■ Short task
In the travel piece on the Maldives below, turn the paragraph that begins "Take for instance the islands in Baa atoll" into a short bulleted list that keeps its main facts.

NOTE: This article was originally published in the Maldives Traveller blog.
“Oh, so you’re from those beautiful tropical islands.”
Whenever I’m visiting another country, that’s the usual response I get from people when I introduce myself and tell them that I am from the Maldives. Obviously the Maldives Tourism Promotion Board has done an excellent marketing job, but the response always jolts me a little as I try to take the phrase “beautiful tropical islands” and apply it, with some degree of difficulty, to the island where I live: Malé, the Capital of Maldives. The refreshingly enticing postcard image of tall coconut trees swaying in the breeze under a hot sun while gentle waves lap against white sandy beaches is true for every single tourist resort in the country, but the same cannot be said for the Capital.
Malé is an entirely different kind of beast. It’s noisy, dusty, and there are only a handful of places in the entire island where you can actually find a coconut tree or a white, sandy beach. If you’re looking for some peace and quiet, Malé is definitely not the place. So it’s no wonder that most people living in Malé would find any excuse to take a break from their frantic lifestyle and set off for one of the numerous inhabited or uninhabited islands – or if you can afford it, one of the resorts. It is one of the ironies of life in Maldives that the average Maldivian can’t afford a relaxing holiday in the very islands that their country is so famous for. However, the hundreds of inhabited and uninhabited islands have a lot to offer to the weary local traveller, and it’s a lot cheaper too.
Take for instance the islands in Baa atoll. Roughly around 100 kilometres away from Malé – two and a half hours away by speedboat – the atoll hosts several world class resorts such as Soneva Fushi & Spa, Royal Island Resort & Spa, Reethi Beach Resort and Four Seasons Resort. The atoll has over 75 islands and only 13 are inhabited. The Capital of the atoll is Eydhafushi.
The population of Eydhafushi is about 3000 and it is a very popular destination for holidaymakers from Malé during the two Eid holidays that occur every year. Several activities, including many traditional ones, are held in the atoll but Eydhafushi is usually the hub of activities. Local celebrities such as actors, singers, dancers, and whole entertainment troupes tour the atolls during the holidays and while they may skip some islands due to their busy schedules, it’s rare that they would give Eydhafushi a miss.

■ Supplied data

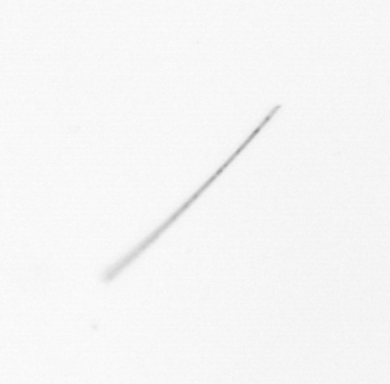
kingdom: Chromista
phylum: Ochrophyta
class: Bacillariophyceae
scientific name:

■ Solved problem
- Baa atoll is roughly 100 kilometers from Malé, about two and a half hours by speedboat.
- It has several world-class resorts, including Soneva Fushi & Spa, Royal Island Resort & Spa, Reethi Beach Resort and Four Seasons Resort.
- Only 13 of its more than 75 islands are inhabited.
- Its capital is Eydhafushi.